Today, the first ruling was made in a case which challenged the legality of workfare – forced unpaid work schemes. The outcome is a big blow to the government: it means tens of thousands of people who have been sanctioned on workfare may be able to claim their money back.
While the judge did not go as far as ruling that the government practice of constituting multiple, confusing schemes and not publishing sufficient information about them is unlawful, this could well be overturned in the coming appeal.
The judge found that the letters sent to the two claimants in this case failed to set out the necessary information for sanctions to be lawful. These were standard letters, sent to tens of thousands of people who may now be entitled to reimbursement. Public Interest Lawyers have said they intend to appeal the decision that the schemes were validly made.
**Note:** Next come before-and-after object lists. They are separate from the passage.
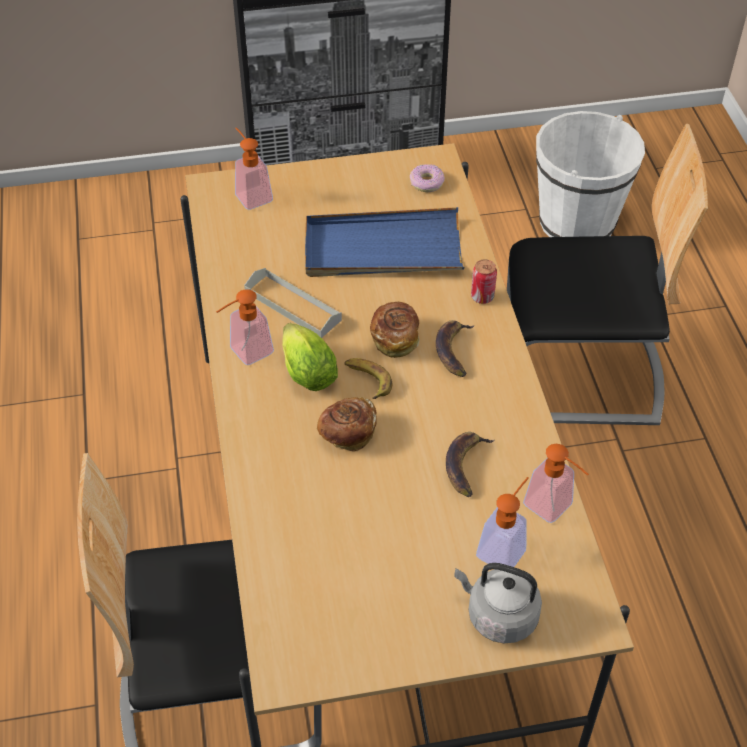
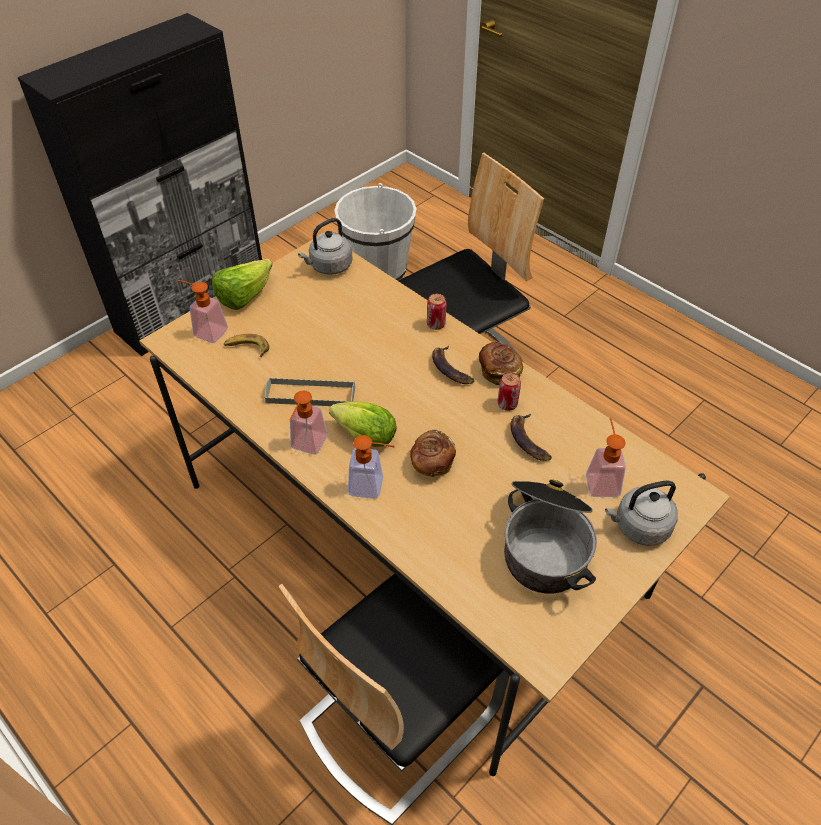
camera: 35 degrees left, 0 degrees up
blue tray [305,207,464,277] -> none
banana [344,358,392,399] -> banana moved to [224,334,269,357]
bread [370,302,420,358] -> bread moved to [479,342,523,385]
donut [410,164,445,192] -> grey kettle [298,218,353,275]
soap dispenser [523,444,589,523] -> soap dispenser moved to [348,435,395,499]
none -> lettuce [212,259,273,310]
none -> can [497,373,521,411]
none -> cooking pot [504,480,597,594]

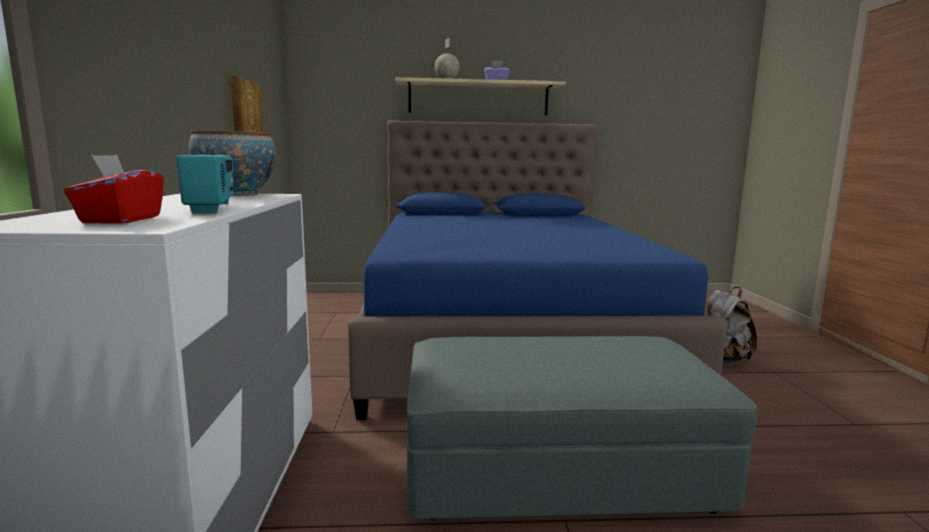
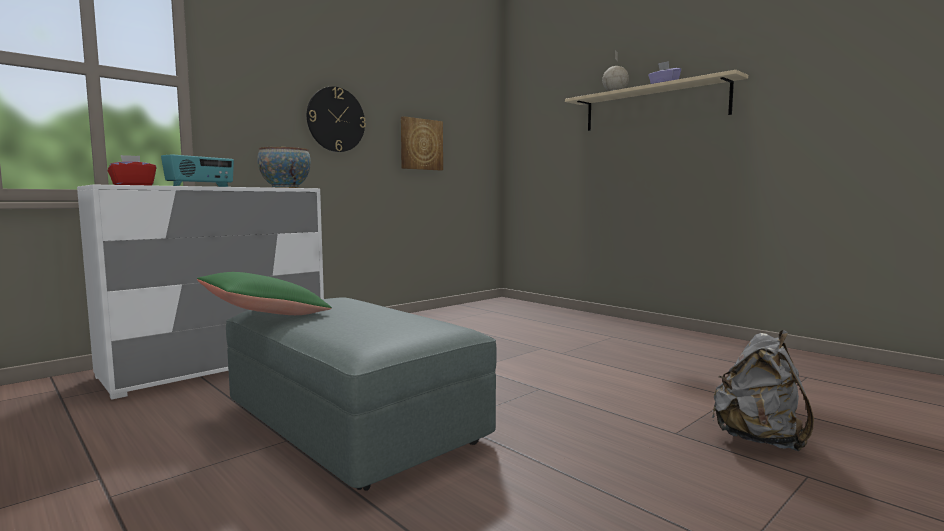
camera: 50 degrees right, 5 degrees down
blue bed [347,120,728,420] -> none
none -> green pillow [197,272,332,315]
none -> wall clock [307,87,366,152]

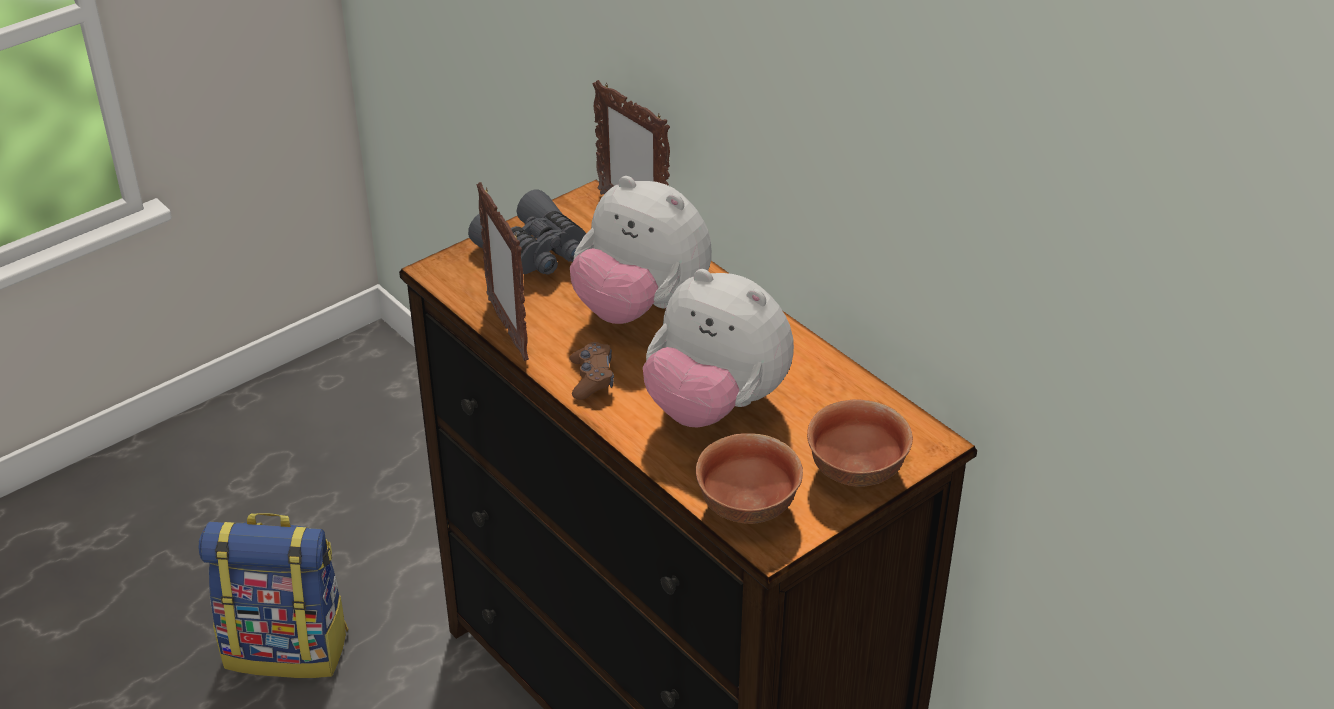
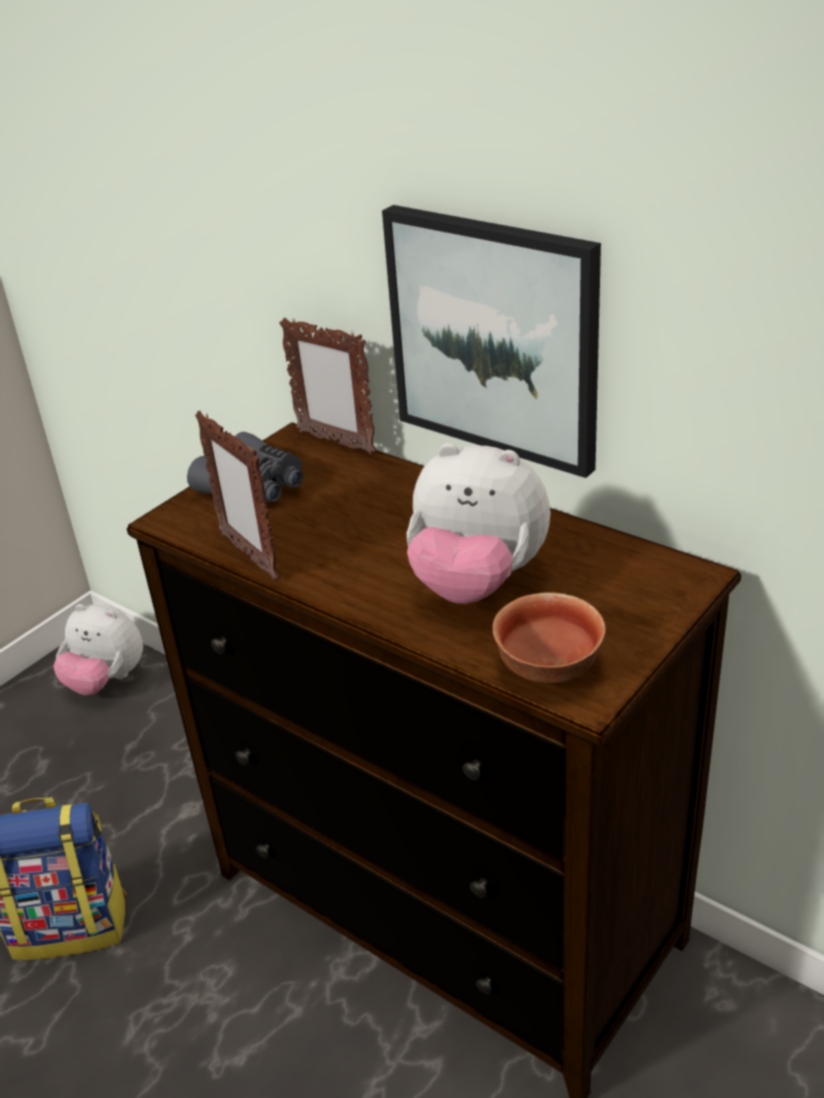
camera: 10 degrees left, 5 degrees down
plush toy [570,176,712,324] -> plush toy moved to [54,604,143,695]
brown game controller [570,342,614,400] -> none
bowl [807,399,913,487] -> none
none -> picture [382,205,601,478]

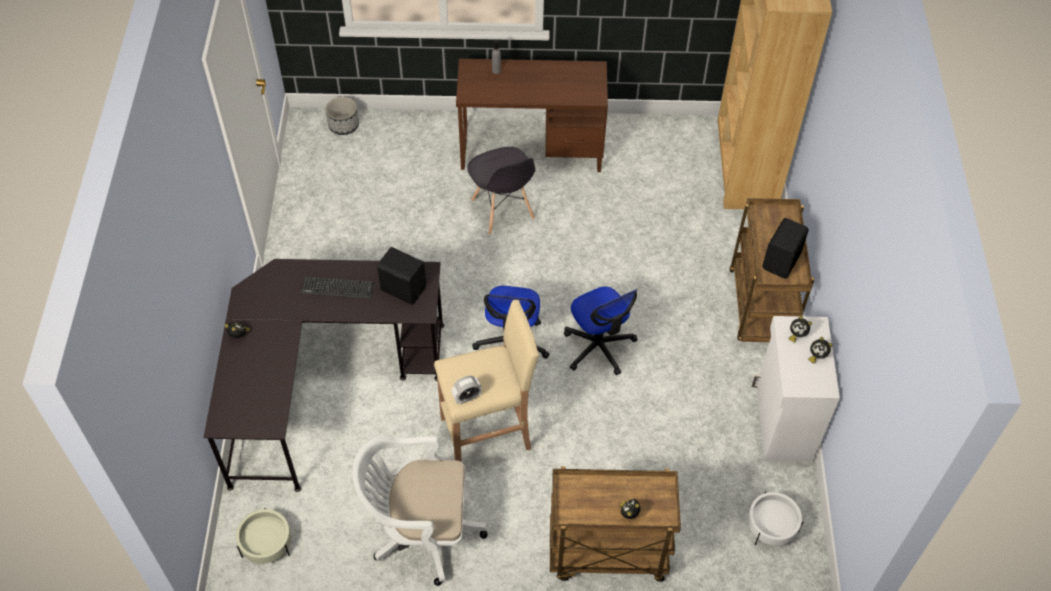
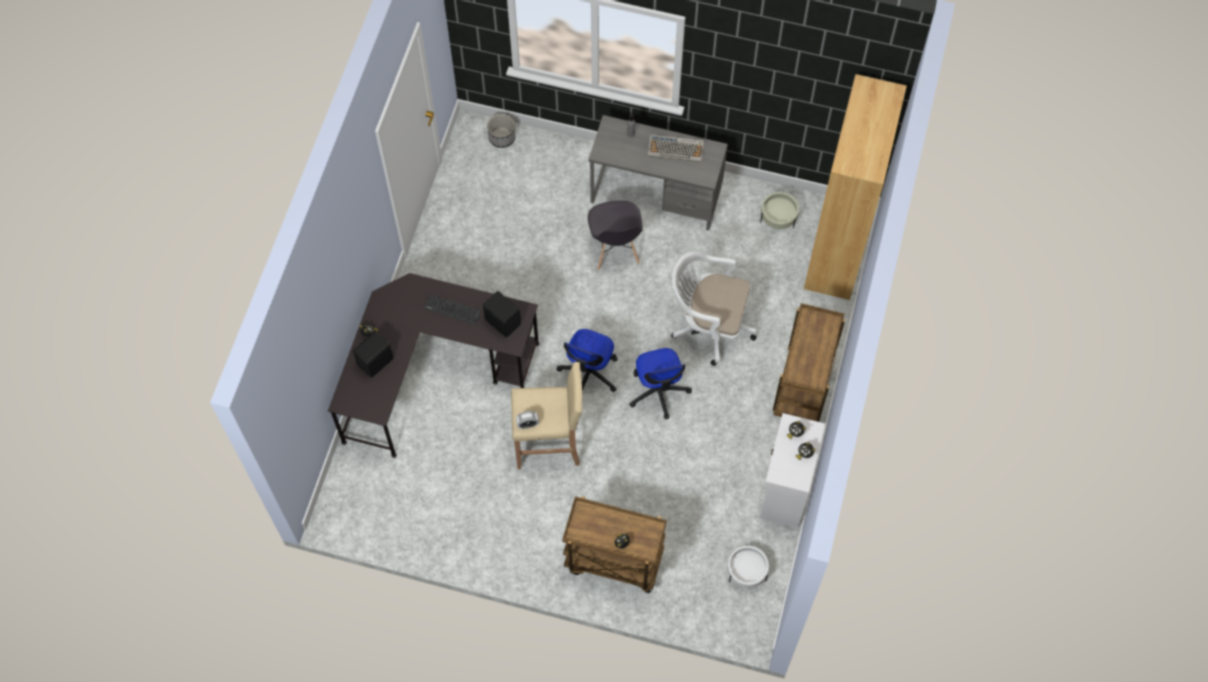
camera: 15 degrees right, 10 degrees up
beige planter [236,508,291,564] -> beige planter moved to [760,191,799,229]
white office chair [352,435,487,586] -> white office chair moved to [671,251,757,366]
brown desk [456,59,608,172] -> grey desk [589,115,728,231]
black speaker [762,218,809,278] -> black speaker moved to [353,331,394,378]
none -> keyboard [648,134,704,162]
The ruling comes at a time when despite multiple studies which show workfare does not help people find work, the government intends to roll out the Community Action Programme. This will see 1.6 million people forced to work for six months without pay, potentially replacing thousands of paid jobs and making the minimum wage irrelevant. This is why the brave legal action of Cait Reilly and Jamie Wilson, who brought the case is so important.
The High Court may not as yet have found that forced unpaid work contravenes human rights, but the public know that it does. Our campaign does not rely on judges to challenge the impact of workfare. Thousands of people are taking action online and on the streets and are succeeding in pushing back workfare in the UK. Many organisations have already pulled out, and workfare is rapidly losing all legitimacy.
You can help! Boycott Workfare is calling a UK-wide day of action on 8th September. Put the date in your diary, start thinking about how you would like to take part and keep an eye on the website for more info!
Lord Stapleton said at 8:53 pm on August 6th, 2012:
There is always the European Court of Human Rights if the right judgement is not reached at the High Court. Regardless of the confusion over poor communications, it is blatantly obvious people are being forced to work to retain their benefits, which are subsistence entitlements that apply to every citizen. See Part 2 of Article 4 of the European Convention on Human Rights: Prohibition of slavery and forced labour.
1. No one shall be held in slavery or servitude.
2. No one shall be required to perform forced or compulsory labour.
3. For the purpose of this Article the term “forced or compulsory labour” shall not include:
(a) any work required to be done in the ordinary course of
detention imposed according to the provisions of Article 5
of this Convention or during conditional release from such
(b) any service of a military character or, in case of conscientious objectors in countries where they are recognised, service exacted instead of compulsory military service;
(c) any service exacted in case of an emergency or calamity
threatening the life or well-being of the community;
(d) any work or service which forms part of normal civic obligations.